28. The method according to claim 27, wherein the erythropoietin is administered together with a viral or bacterial vaccine such as BCG, cholera, diphtheria-tetanus-pertussis (DTP), hepatitis A, hepatitis B, influenza, lyme disease, measles, measles-mumps-rubella (MMR), MMR-varicella (MMR-Var), menningococcal vaccine, mumps, pneumococcal vaccine, poliovirus vaccine, rabies, rubella, tetanus-diphteria, typhoid, varicella, or yellow fever vaccine.

29. The method according to claim 28, wherein the erythropoietin is administered before said viral or bacterial vaccine.

30. The method according to claim 28, wherein the erythropoietin is administered concomitantly with said viral or bacterial vaccine.

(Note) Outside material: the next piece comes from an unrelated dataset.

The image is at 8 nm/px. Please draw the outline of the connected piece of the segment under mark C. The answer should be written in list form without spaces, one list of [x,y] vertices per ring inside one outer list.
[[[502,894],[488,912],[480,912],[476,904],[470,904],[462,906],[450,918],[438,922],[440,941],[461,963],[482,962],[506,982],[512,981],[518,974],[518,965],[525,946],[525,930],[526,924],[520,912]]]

31. The method according to claim 28, wherein the erythropoietin is administered after said viral or bacterial vaccine.

32. The method according to claim 25, wherein the erythropoietin is recombinant human erythropoietin.

33. The method according to claim 25, wherein the erythropoietin is hyperglycosylated and/or has changes in the amino acid sequence.

34. A method for treatment of a patient suffering from a lymphoproliferative disorder which comprises administering to said patient an effective amount of erythropoietin, wherein said patient is not one suffering from multiple myeloma.

35. The method according to claim 34, wherein said lymphoproliferative disorder is chronic lymphocytic leukemia (CLL), prolymphocytic leukemia (PLL), hairy cell leukemia, large granular lymphocyte leukemia, Waldenstrom's macroglubulinemia or a non-Hodgkin's lymphoma.

36. The method according to claim 34, wherein the erythropoietin is recombinant human erythropoietin.

37. The method according to claim 34, wherein the erythropoietin is hyperglycosylated and/or has changes in the amino acid sequence.

38. A kit comprising one container comprising erythropoietin (EPO) and one container comprising a viral or bacterial vaccine such as BCG, cholera, diphtheria-tetanus-pertussis (DTP), hepatitis A, hepatitis B, influenza, lyme disease, measles, measles-mumps-rubella (MMR), MMR-varicella (MMR-Var), menningococcal vaccine, mumps, pneumococcal vaccine, poliovirus vaccine, rabies, rubella, tetanus-diphteria, typhoid, varicella, or yellow fever vaccine; and instructions for administration of EPO before, concomitantly or after the viral or bacterial vaccine.